**Extrait choisi**
_ _ _ _ _ _ _

«Même une lecture rapide des chiffres permet de voir qu’en cette période économique difficile les rémunérations des banquiers ont perdu tout lien avec les résultats financiers des banques», déplore le rapport préparé par les services du ministre de la justice de l’Etat de New York, Andrew Cuomo.

Les primes versées par les banques Goldman Sachs, Morgan Stanley et JP Morgan Chase ont dépassé les bénéfices de ces sociétés, remarque le ministère.

Goldman Sachs a versé l’an dernier 4,8 milliards de dollars de primes à ses cadres, soit plus du double de son bénéfice de 2,3 milliards. Chez Morgan Stanley, les primes ont représenté 4,475 milliards, alors que les bénéfices n’ont pas dépassé 1,7 milliard.

Chacune de ces banques a cependant reçu 10 milliards du contribuable pour l’aider à traverser la crise financière après la faillite de leur concurrente Lehman Brothers le 15 septembre 2008. JP Morgan qui a reçu 25 milliards de l’Etat, a versé 8,6 milliards de primes, pour un bénéfice de 5,6 milliards seulement.

_ _ _ _ _ _ _

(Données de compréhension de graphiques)
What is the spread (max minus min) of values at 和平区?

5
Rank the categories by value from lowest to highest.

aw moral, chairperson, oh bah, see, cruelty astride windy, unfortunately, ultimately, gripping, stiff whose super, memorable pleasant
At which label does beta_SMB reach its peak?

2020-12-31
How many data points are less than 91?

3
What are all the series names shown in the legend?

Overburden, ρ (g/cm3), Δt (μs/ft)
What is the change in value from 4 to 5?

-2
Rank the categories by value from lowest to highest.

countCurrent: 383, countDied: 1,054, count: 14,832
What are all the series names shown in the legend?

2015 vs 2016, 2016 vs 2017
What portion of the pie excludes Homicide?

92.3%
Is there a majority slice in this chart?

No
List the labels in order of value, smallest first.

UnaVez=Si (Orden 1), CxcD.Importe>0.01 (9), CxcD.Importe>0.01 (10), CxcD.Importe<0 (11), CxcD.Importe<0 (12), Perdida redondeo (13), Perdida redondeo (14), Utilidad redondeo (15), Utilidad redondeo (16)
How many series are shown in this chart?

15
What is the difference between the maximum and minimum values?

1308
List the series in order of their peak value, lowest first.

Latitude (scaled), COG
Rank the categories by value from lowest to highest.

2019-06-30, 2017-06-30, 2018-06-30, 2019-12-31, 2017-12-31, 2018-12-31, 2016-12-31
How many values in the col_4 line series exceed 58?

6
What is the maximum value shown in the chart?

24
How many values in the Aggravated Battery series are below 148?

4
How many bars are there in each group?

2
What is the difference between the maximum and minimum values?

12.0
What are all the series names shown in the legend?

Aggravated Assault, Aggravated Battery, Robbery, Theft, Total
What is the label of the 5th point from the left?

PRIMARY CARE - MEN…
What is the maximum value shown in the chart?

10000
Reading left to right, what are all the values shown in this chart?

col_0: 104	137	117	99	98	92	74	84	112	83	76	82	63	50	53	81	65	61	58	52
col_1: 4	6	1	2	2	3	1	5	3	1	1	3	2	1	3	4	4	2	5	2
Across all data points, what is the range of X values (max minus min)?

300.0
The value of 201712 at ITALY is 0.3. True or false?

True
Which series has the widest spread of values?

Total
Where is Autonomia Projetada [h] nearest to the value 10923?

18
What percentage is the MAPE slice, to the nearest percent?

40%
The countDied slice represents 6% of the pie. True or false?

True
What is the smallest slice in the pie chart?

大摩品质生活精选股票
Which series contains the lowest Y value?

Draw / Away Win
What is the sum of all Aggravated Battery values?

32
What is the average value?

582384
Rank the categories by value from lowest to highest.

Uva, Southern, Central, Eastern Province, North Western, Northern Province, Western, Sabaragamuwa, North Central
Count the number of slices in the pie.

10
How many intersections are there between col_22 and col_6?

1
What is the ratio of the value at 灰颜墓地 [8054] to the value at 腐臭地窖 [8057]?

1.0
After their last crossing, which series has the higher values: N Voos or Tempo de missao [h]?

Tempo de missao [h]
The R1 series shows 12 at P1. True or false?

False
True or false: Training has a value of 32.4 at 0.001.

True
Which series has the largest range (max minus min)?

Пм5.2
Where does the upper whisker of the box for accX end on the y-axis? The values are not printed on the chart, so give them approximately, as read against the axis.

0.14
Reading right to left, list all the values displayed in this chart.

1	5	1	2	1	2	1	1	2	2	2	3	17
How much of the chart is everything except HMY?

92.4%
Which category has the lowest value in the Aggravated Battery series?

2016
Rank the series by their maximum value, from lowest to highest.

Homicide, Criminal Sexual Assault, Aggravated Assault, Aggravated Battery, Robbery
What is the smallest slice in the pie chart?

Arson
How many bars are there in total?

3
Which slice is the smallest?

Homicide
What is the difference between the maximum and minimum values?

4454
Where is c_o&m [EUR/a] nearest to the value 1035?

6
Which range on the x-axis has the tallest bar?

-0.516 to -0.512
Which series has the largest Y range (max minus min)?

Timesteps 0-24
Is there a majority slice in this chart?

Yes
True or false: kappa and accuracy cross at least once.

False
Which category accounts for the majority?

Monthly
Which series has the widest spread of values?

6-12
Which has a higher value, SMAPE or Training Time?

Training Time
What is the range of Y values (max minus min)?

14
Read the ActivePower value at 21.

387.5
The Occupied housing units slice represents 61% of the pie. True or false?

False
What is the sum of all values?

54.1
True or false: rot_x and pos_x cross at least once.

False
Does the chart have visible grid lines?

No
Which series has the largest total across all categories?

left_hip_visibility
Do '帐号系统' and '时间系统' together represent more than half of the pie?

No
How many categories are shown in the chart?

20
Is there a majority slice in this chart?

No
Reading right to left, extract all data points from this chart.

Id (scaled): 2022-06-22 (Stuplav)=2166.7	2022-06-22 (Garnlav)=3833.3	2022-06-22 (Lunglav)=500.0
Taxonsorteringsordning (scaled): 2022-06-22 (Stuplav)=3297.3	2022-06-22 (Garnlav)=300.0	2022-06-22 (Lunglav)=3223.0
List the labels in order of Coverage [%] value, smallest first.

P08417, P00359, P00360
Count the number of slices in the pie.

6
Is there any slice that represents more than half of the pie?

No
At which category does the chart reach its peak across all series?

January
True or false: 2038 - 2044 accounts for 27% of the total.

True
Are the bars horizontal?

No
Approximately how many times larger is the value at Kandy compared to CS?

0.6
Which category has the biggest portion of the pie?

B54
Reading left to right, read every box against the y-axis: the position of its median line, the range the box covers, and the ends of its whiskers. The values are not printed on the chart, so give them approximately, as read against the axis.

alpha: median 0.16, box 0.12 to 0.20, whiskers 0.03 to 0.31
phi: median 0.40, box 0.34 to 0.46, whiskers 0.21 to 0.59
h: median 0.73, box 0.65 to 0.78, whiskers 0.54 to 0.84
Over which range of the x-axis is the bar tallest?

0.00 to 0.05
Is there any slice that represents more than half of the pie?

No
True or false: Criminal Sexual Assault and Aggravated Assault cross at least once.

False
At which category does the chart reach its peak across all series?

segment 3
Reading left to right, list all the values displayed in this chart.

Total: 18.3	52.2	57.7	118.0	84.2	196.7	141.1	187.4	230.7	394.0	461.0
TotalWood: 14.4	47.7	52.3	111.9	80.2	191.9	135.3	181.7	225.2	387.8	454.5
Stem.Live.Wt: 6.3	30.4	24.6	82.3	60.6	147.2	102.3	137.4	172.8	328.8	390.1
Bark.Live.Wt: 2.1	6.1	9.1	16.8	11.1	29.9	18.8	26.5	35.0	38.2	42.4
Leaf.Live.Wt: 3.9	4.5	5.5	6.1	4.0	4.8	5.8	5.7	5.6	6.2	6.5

_ _ _ _ _ _ _

**Objectif de la tâche**
D'après l'extrait sur les primes des banquiers, quel montant de primes JP Morgan a-t-elle versé ?

**Zone de réponse**
8,6 milliards de primes.